**Task prompt**. Copy the material from the line holding "laptop — Grey" through the line holding "[83, 97, 317, 203] [55, 57, 305, 379]", both lines included. Change "rug" to "mat" and leave everything else as it is.
|---|
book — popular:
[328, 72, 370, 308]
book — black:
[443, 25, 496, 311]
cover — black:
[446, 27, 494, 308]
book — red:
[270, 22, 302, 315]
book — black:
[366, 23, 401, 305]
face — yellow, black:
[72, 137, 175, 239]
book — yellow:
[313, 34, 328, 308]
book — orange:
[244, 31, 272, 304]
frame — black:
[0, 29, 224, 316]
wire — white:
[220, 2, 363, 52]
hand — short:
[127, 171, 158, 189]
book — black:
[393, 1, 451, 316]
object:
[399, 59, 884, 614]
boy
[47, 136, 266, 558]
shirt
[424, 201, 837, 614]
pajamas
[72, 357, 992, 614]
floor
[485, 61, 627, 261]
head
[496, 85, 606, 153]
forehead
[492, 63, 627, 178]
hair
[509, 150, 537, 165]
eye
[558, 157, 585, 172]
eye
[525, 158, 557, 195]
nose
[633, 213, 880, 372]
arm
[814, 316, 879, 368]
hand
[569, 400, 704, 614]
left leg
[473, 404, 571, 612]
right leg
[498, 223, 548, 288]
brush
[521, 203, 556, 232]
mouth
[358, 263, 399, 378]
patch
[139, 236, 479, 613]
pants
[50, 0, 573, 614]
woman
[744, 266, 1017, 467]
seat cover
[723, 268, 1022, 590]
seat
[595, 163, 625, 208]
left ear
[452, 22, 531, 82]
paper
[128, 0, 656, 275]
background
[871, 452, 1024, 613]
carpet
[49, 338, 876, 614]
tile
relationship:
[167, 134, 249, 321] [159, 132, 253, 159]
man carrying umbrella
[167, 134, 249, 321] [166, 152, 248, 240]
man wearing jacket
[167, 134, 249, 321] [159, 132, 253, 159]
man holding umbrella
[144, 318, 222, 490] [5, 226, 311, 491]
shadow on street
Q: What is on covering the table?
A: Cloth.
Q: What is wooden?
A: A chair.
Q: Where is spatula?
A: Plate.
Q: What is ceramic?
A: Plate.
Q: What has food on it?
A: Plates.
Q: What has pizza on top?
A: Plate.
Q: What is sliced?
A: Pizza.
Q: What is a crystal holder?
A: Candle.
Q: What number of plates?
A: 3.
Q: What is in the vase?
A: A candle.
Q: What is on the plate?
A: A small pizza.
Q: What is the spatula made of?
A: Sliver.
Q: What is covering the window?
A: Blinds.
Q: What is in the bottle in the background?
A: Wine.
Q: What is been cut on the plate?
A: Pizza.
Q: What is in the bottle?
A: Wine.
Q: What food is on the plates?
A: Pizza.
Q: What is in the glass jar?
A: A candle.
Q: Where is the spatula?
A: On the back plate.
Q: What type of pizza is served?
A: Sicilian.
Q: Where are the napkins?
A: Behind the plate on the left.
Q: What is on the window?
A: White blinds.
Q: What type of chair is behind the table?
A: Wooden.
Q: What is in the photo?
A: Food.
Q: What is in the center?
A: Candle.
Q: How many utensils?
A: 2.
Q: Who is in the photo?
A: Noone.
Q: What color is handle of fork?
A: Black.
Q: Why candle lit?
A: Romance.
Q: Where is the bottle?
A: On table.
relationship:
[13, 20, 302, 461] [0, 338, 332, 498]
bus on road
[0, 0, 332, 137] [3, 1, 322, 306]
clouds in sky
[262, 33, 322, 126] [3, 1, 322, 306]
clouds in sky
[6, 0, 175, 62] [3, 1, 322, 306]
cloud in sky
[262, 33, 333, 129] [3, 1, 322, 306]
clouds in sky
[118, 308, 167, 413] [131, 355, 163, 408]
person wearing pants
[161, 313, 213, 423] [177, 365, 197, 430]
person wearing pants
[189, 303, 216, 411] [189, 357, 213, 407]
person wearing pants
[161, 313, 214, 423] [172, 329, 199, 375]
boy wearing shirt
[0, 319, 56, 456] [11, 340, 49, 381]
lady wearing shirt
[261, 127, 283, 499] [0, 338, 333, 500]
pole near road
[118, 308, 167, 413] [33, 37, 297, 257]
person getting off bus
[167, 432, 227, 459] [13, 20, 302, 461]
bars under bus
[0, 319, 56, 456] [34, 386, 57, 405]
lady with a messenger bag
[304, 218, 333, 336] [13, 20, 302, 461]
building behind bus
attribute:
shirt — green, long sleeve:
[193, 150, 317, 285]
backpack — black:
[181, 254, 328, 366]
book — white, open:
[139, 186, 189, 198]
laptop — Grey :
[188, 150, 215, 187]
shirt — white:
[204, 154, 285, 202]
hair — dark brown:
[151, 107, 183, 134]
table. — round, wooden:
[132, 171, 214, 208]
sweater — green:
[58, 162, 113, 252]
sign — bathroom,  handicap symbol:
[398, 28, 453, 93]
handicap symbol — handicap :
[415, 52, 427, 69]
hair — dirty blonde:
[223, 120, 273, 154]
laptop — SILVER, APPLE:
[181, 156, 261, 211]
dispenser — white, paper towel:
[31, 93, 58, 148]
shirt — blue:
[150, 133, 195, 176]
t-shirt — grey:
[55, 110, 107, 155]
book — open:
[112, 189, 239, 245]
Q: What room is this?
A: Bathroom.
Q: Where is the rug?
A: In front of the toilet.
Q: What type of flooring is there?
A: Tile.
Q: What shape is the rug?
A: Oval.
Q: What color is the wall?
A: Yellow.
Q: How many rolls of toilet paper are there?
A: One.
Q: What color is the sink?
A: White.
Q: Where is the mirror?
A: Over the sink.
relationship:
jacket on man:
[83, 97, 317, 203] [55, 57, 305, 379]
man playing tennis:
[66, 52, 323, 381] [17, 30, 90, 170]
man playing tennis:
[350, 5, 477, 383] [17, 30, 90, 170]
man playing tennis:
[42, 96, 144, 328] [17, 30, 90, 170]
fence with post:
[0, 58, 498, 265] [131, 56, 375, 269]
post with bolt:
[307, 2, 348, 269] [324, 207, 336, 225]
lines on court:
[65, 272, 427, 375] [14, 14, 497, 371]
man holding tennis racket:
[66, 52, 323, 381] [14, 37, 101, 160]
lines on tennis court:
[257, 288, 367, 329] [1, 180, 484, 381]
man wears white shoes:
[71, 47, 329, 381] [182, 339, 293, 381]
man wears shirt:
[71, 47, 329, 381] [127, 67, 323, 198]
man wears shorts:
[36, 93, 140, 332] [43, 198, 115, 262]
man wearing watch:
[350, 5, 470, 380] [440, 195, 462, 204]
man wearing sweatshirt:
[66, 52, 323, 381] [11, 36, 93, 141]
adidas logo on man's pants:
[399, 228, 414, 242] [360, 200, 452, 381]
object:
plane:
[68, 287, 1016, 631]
|---|
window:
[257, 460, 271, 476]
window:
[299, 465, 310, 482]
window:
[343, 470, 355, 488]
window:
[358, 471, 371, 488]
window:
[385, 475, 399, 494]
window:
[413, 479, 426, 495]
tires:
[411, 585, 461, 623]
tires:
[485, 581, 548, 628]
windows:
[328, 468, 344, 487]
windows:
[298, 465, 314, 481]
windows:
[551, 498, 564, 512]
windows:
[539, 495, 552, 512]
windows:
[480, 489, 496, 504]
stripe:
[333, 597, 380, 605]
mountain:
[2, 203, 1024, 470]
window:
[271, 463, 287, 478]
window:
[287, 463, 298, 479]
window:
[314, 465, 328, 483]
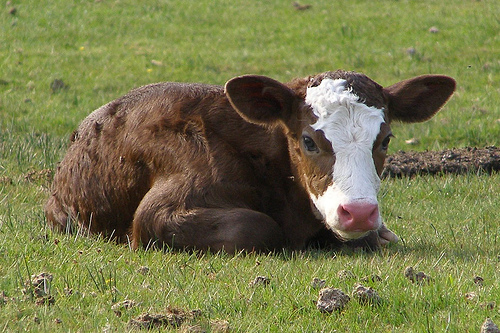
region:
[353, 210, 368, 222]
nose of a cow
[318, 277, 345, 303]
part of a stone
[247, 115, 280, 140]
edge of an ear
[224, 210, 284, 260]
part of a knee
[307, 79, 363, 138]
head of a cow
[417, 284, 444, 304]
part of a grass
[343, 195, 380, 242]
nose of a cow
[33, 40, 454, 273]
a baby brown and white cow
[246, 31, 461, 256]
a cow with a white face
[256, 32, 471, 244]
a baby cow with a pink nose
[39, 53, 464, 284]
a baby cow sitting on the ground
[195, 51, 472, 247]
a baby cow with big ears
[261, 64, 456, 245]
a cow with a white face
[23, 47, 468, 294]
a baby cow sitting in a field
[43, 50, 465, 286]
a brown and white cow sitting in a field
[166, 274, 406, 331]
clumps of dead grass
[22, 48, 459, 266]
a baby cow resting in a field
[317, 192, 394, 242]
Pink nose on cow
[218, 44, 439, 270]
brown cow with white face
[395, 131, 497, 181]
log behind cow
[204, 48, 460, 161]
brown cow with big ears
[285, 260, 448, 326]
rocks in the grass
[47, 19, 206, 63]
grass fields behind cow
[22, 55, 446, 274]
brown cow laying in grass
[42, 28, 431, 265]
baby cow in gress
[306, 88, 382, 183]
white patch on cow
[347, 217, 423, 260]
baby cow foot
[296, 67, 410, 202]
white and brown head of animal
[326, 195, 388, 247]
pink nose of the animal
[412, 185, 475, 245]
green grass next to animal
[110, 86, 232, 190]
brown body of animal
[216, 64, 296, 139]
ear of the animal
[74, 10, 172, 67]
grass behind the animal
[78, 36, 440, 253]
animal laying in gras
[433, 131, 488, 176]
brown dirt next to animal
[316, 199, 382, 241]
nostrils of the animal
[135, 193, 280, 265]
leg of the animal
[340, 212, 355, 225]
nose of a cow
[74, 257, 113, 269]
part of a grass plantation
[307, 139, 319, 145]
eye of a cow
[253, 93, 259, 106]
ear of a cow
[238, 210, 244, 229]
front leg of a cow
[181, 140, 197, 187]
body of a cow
|---|
**Task result**.
laptop — Grey :
[188, 150, 215, 187]
shirt — white:
[204, 154, 285, 202]
hair — dark brown:
[151, 107, 183, 134]
table. — round, wooden:
[132, 171, 214, 208]
sweater — green:
[58, 162, 113, 252]
sign — bathroom,  handicap symbol:
[398, 28, 453, 93]
handicap symbol — handicap :
[415, 52, 427, 69]
hair — dirty blonde:
[223, 120, 273, 154]
laptop — SILVER, APPLE:
[181, 156, 261, 211]
dispenser — white, paper towel:
[31, 93, 58, 148]
shirt — blue:
[150, 133, 195, 176]
t-shirt — grey:
[55, 110, 107, 155]
book — open:
[112, 189, 239, 245]
Q: What room is this?
A: Bathroom.
Q: Where is the mat?
A: In front of the toilet.
Q: What type of flooring is there?
A: Tile.
Q: What shape is the mat?
A: Oval.
Q: What color is the wall?
A: Yellow.
Q: How many rolls of toilet paper are there?
A: One.
Q: What color is the sink?
A: White.
Q: Where is the mirror?
A: Over the sink.
relationship:
jacket on man:
[83, 97, 317, 203] [55, 57, 305, 379]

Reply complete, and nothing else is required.